Veelgestelde vraag
Hoe wordt de diagnose van een probleem met je bloedplaatjes vastgesteld?

Het is niet altijd makkelijk om de diagnose trombocytopathie of trombocytopenie te stellen. De eerste stap is een goede anamnese. Een uitgebreid gesprek waarin wordt gevraagd naar je bloedingsneiging, je algehele gezondheid, welke infecties en vaccinaties je hebt gehad, hoe die verlopen zijn en welke medicijnen je gebruikt. Ook het verhaal van je familie is belangrijk: ben je de enige of zijn er meer familieleden met tekenen van een verhoogde bloedingsneiging. Bij het lichamelijk onderzoek wordt gekeken naar blauwe plekken of puntbloedinkjes op je huid of slijmvliezen, en eventuele andere tekenen van een verhoogde bloedingsneiging. Je lever, milt en lymfeklieren worden onderzocht en ook wordt gekeken naar infectieverschijnselen en aangeboren afwijkingen.

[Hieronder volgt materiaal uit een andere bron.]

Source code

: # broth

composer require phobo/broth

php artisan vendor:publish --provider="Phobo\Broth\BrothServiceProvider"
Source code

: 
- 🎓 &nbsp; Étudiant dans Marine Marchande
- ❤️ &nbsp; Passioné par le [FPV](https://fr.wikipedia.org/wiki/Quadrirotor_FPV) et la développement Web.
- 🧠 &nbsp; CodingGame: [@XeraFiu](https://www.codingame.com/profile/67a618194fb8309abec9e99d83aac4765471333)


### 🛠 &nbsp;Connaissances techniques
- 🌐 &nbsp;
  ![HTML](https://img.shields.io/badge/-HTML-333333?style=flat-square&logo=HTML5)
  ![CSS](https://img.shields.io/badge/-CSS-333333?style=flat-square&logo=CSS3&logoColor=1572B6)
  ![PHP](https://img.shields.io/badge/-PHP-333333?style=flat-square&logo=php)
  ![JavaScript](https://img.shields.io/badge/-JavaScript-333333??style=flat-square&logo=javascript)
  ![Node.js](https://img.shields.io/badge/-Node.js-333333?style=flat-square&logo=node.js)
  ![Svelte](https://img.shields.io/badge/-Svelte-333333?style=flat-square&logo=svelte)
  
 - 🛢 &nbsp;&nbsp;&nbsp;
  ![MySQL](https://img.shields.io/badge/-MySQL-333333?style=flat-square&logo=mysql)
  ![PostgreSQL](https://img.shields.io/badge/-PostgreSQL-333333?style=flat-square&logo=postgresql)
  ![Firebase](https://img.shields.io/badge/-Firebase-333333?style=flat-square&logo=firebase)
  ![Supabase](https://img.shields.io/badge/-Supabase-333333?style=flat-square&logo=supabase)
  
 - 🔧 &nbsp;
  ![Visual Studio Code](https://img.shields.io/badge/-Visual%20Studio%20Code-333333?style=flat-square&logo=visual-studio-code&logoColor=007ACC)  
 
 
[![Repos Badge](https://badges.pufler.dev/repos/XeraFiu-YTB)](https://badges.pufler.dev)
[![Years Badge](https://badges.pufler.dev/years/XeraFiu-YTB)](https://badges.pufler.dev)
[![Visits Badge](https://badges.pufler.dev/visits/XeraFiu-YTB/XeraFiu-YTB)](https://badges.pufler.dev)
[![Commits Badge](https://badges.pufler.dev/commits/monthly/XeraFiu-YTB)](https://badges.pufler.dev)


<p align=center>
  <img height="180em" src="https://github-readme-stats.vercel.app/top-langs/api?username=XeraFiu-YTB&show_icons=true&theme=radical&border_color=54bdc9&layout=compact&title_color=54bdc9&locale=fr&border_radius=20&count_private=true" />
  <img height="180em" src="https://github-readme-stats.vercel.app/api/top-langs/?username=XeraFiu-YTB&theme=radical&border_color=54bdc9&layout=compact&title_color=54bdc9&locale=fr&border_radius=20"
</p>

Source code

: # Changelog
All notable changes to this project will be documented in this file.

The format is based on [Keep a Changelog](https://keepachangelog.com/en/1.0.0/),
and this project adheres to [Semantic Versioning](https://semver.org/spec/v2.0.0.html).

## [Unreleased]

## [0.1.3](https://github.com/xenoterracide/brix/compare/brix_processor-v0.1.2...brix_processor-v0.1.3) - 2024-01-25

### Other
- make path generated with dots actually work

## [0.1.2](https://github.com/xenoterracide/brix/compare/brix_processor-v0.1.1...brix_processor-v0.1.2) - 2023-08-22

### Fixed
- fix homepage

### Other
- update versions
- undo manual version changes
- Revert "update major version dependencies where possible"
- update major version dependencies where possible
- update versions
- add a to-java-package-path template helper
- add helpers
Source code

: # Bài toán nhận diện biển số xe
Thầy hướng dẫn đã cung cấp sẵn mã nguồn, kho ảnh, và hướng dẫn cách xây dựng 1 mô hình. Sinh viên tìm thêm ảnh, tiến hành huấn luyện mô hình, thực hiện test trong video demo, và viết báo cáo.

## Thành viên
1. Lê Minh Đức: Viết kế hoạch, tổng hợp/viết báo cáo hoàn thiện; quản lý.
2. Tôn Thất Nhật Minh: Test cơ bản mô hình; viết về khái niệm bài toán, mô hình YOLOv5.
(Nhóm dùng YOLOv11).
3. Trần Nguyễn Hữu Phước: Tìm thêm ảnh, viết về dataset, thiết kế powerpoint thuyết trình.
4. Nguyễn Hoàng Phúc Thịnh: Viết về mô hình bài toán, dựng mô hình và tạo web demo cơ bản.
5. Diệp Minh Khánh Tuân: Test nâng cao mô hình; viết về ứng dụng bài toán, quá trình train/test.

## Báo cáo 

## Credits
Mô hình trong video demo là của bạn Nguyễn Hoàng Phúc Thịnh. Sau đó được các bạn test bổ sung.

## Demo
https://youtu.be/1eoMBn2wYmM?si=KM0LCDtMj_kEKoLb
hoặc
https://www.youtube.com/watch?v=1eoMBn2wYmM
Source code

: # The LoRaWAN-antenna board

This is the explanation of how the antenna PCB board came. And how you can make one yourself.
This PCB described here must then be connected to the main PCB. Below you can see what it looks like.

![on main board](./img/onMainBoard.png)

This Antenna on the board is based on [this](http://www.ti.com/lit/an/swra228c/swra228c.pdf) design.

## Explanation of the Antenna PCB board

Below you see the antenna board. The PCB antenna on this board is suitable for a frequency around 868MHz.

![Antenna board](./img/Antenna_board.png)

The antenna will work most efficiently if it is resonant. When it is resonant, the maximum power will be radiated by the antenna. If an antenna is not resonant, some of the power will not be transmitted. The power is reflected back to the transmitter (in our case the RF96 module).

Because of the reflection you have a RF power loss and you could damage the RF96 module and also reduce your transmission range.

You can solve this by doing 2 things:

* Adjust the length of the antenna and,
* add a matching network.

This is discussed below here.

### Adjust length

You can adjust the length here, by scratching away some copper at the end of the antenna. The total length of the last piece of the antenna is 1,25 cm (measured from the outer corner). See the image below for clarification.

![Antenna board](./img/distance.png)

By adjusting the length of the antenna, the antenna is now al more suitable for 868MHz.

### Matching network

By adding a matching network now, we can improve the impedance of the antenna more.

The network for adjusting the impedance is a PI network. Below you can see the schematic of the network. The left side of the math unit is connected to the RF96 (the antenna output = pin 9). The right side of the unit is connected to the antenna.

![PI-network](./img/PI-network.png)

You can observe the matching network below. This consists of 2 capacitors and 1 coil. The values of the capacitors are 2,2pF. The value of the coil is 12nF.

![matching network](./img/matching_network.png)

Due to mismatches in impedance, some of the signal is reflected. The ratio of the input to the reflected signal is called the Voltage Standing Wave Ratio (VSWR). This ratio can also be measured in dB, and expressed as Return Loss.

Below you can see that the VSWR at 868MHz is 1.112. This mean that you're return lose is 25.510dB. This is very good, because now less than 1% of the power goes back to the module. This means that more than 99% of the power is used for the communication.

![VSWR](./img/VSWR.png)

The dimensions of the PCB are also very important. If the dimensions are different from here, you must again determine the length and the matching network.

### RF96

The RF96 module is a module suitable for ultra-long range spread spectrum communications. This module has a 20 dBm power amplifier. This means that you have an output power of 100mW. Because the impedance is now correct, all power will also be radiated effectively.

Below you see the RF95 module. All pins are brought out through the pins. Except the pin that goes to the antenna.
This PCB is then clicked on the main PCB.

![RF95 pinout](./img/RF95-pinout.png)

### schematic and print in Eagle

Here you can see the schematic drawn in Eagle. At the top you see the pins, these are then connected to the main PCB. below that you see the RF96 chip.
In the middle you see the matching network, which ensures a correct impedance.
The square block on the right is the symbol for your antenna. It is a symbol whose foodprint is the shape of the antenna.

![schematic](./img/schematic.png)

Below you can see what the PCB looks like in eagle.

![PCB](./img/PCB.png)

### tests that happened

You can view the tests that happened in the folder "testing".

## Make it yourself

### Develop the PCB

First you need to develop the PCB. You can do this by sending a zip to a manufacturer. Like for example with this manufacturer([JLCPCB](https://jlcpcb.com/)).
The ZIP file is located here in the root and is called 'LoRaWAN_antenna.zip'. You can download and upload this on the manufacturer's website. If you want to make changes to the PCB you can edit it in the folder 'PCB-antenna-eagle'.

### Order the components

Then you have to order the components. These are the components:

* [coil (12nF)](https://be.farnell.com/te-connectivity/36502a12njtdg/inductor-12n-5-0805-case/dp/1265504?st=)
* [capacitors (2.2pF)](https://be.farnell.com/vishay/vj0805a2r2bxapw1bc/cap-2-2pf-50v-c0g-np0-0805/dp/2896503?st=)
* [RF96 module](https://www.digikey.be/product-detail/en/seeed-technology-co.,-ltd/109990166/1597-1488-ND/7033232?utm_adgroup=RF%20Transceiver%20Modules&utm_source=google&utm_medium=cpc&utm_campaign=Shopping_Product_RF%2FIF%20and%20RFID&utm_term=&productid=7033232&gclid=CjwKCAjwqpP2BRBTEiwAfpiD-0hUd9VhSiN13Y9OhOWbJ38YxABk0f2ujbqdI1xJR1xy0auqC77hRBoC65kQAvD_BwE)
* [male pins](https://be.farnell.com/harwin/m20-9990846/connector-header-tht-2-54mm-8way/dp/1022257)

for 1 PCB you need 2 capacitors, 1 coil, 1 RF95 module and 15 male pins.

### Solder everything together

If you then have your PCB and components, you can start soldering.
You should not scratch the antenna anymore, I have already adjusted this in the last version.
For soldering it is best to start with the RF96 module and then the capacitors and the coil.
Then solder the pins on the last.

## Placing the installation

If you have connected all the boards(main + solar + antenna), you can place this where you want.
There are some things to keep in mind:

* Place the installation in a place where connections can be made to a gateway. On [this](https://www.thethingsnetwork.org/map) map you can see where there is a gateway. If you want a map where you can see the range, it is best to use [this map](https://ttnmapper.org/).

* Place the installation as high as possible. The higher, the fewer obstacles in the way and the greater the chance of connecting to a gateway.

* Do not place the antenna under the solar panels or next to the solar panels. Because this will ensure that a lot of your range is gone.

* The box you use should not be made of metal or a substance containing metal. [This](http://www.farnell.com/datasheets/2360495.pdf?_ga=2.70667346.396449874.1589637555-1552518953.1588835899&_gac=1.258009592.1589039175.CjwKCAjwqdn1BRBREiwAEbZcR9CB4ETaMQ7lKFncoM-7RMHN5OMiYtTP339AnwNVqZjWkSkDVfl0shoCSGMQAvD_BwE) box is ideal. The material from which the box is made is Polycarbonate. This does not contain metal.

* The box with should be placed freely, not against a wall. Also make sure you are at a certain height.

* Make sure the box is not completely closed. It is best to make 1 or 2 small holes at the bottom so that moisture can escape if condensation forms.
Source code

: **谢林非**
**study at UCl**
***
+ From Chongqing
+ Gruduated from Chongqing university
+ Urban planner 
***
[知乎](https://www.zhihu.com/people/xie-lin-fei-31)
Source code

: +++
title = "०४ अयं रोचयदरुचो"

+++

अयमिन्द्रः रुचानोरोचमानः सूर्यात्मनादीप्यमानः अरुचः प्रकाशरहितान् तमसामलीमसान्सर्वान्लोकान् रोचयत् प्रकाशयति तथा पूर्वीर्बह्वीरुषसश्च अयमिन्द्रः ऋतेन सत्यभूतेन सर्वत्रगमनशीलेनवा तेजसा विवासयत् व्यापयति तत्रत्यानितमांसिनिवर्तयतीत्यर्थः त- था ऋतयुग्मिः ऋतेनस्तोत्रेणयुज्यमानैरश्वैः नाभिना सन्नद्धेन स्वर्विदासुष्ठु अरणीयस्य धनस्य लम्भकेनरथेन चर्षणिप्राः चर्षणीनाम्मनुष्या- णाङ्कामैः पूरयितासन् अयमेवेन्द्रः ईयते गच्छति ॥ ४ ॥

Vaak wordt er naast algemeen bloedonderzoek ook een uitgebreider onderzoek door een kinderarts-hematoloog gedaan. Een algemeen bloedonderzoek laat namelijk niet altijd afwijkende waarden zien, terwijl er wel wat mis is. Ook kan de bloedingsneiging groter zijn dan je zou verwachten bij het aantal bloedplaatjes dat je hebt. Er moet dan verder gezocht worden. Naast een tekort aan bloedplaatjes (trombocytopenie) kan er nog meer aan de hand zijn, zoals niet goed werkende bloedplaatjes of een probleem met een andere stollingsfactor, zoals de von willebrandfactor (VWF). Uitgebreid onderzoek door een kinderarts-hematoloog is dus heel belangrijk.

Genetisch onderzoek Genetisch onderzoek bij ITP wordt zelden gedaan. Als het vaker in je familie voorkomt of als gedacht wordt aan primaire immuundeficiëntie als oorzaak van de ITP, kan het wel worden aangevraagd.